Section 5.03 No Right to Continued Employment. Neither the Plan nor any action taken or omitted to be taken pursuant to or in connection with the Plan shall be deemed to (a) create or confer on a Participant any right to be retained in the employ of the Company, (b) interfere with or limit in any way the Company’s right to terminate the employment of a Participant at any time or (c) confer on a Participant any right or entitlement to compensation in any specific amount for any future Fiscal Year. In addition, an Eligible Employee’s eligibility for an Award for a given Fiscal Year shall not be deemed to create or confer on the Participant any right to an Award, or any benefit or payment in any similar plan or program that may be established by the Company, in respect of any future Fiscal Year.
Section 5.04 Offset Rights. Notwithstanding any provisions of the Plan to the contrary, to the extent consistent with the requirements of Section 409A of the Code, the Company may offset against any payments or distributions that would have otherwise been made to a Participant under the Plan by (a) any amounts that such Participant may owe to the Company, or (b) any amounts paid by the Company to a third party pursuant to any award, judgment, or settlement of a complaint, arbitration or lawsuit of which such Participant was the subject.
7
Section 5.05 Governing Documents.
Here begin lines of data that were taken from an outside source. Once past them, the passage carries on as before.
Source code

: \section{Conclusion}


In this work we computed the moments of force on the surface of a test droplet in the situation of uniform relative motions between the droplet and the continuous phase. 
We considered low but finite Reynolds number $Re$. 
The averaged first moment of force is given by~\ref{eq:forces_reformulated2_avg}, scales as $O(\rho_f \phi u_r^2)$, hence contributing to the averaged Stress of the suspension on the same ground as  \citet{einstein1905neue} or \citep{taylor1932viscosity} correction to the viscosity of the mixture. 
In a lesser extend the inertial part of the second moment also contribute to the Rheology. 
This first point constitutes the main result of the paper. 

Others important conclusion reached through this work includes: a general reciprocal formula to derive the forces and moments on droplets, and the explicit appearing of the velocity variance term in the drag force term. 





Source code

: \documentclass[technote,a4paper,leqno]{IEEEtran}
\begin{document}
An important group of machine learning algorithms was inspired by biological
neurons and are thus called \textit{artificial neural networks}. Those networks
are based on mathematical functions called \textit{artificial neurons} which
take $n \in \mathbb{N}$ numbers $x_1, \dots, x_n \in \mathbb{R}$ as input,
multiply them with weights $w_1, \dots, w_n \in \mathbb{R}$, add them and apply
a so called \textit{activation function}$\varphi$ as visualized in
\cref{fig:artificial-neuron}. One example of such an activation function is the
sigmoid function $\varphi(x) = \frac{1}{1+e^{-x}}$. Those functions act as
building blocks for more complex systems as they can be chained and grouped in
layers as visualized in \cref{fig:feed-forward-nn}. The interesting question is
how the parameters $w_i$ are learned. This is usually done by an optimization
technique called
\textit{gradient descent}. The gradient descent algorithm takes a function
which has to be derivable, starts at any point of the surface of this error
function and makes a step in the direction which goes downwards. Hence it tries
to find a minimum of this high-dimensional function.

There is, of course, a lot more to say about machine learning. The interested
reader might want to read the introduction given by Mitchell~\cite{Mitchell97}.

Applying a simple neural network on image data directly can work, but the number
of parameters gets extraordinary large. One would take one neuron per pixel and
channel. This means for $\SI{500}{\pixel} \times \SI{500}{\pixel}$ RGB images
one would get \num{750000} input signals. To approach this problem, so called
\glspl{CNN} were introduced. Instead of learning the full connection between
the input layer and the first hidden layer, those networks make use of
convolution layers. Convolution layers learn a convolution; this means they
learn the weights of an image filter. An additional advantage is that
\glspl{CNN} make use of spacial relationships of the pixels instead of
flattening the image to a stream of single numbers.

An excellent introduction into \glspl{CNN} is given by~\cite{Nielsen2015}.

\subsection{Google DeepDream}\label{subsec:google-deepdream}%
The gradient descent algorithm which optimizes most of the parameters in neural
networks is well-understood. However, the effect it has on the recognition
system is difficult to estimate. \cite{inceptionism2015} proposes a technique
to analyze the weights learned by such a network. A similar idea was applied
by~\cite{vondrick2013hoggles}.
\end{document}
Notwithstanding any provision of this Plan to the contrary, if an Award is granted pursuant to the terms of a Program, the Award documents under the Program shall control in the event of any conflict between the terms of the Plan and the applicable Award documents under the Program.
Section 5.06 Successors. The obligations of the Company under this Plan shall be binding upon the successors of the Company.
Section 5.07 Governing Law. The Plan shall be subject to and construed in accordance with the laws of the State of New York, without regard to any conflicts or choice of law rule or principle that might otherwise refer the interpretation of the Plan to the substantive law of another jurisdiction.
Section 5.08 Construction. The headings in this Plan have been inserted for convenience of reference only and are to be ignored in any construction of any provision hereof. Use of one gender includes the other, and the singular and plural include each other.
Section 5.09 Arbitration. Any disputes related to the Plan or an Award will be resolved by arbitration in accordance with the Company’s employment arbitration policies. In the absence of an effective arbitration policy, any dispute in any way related to or arising out of the Plan or an Award will be submitted to arbitration in accordance with the Employment Arbitration Rules and Mediation Procedures of the American Arbitration Association. To the maximum extent permitted by law, and except where expressly prohibited by law, arbitration on an individual basis will be the exclusive remedy for any claims that might otherwise be brought on a class, representative, or collective basis. Accordingly, Participants may not participate in a class, representative, or collective action, or as a member or any class, representative or collective action, and will not be entitled to a recovery in or from a class, representative or collective action in any forum. Any disputes concerning the validity of this class, representative or collective action waiver will be decided by a court of competent jurisdiction, not by an arbitrator.